Tuesday, March 24, 2009

The Birds and the Bees

The excitement of this week came in the form of a swarm from our bee-box. Not the first, but definitely the biggest. I watched them regroup on the usual tree before slapping forehead and running for camera. Hoping for dramatic shots of a swirling cloud, I waited, trigger poised. 20 long minutes later we were treated to a very blustery rainstorm, which failed to shake off the bees but instead encouraged them to cling on for hours whilst they dried out. You may be fascinated to know that during adverse weather conditions, tree-hugging bee swarms form very tight balls and layer their little bodies in a totally uniform direction, rather like furry wing-ed thatch. Clever little B's, aren't they? Anyhow, boredom eventually set in and I was miles from the camera, pinned to the sofa by a demanding cockatoo when they finally decided to take to the air. Cockatoo's are not something you can just fling off and apologise to later, hence the lack of bees-in-action photos.

I have my trustee assistant Jerry installing a shower for the parrots this week. And when the dry season decides to show it's ugly face, I'm sure they will be very grateful. We have also broken out the fag packet for the design stage of the veloceraptor enclosure (fags are British cigarettes, by the way - always have been, always will be, despite what the New Dictionaries say) We've watched the pertinent bits of Jurassic Park 3 times now and are weighing up the merits of an electric fence -just in case they manage to chew their way through the steel in the night. Speaking of which, if anyone knows the whereabouts of the container with the steel fittings in, could you please alert Builder's Hardware.
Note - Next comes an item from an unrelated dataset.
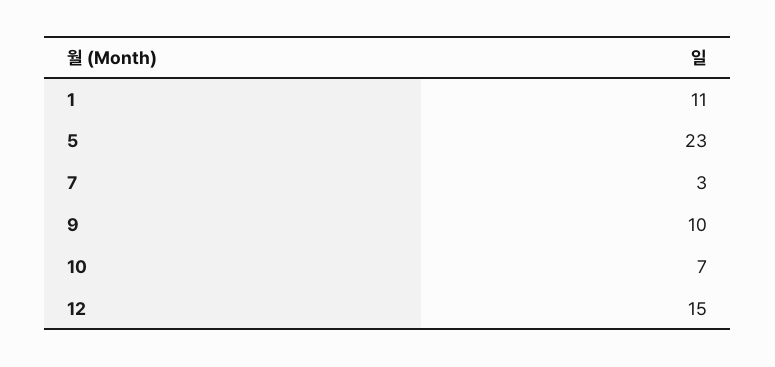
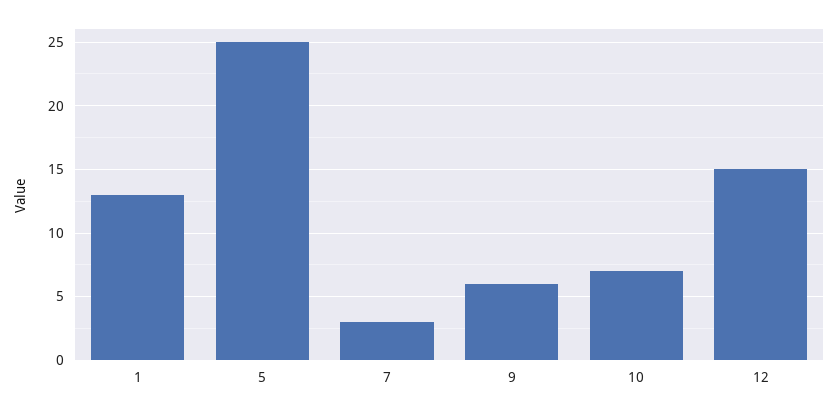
1: 11 -> 13
5: 23 -> 25
9: 10 -> 6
This has also been a week of discoveries:
We discovered that Belizeans still like to eat iguana meat, iguana eggs, hickatee, gibnut, deer... all protected, some endangered, some critical. We also discovered that no-one wants to make a fuss about such illegal practices as it is 'part of the culture'. As Jerry says, human sacrifice was part of the Maya culture, but you know, times change, roll with it.
We discovered that the survival rate of newly hatched ducklings by our lake is not good: a clutch of 20 can disappear at the rate of 4 or 5 a day until they are all gone.
We discovered that the Great Blue Heron has a penchant for newly hatched chicks. (repeat after me - all birds have a purpose, no bird is more important than another, every bird has to eat)
We discovered that TACA, our new dog gets lost easily. Those 3 hours were nearly as much fun as watching the chicks being eaten.

Jerry has still not finished construction of his hydroponics. I am writing this in the hopes that he is shamed into a rapid conclusion. I shall keep you posted. Literally.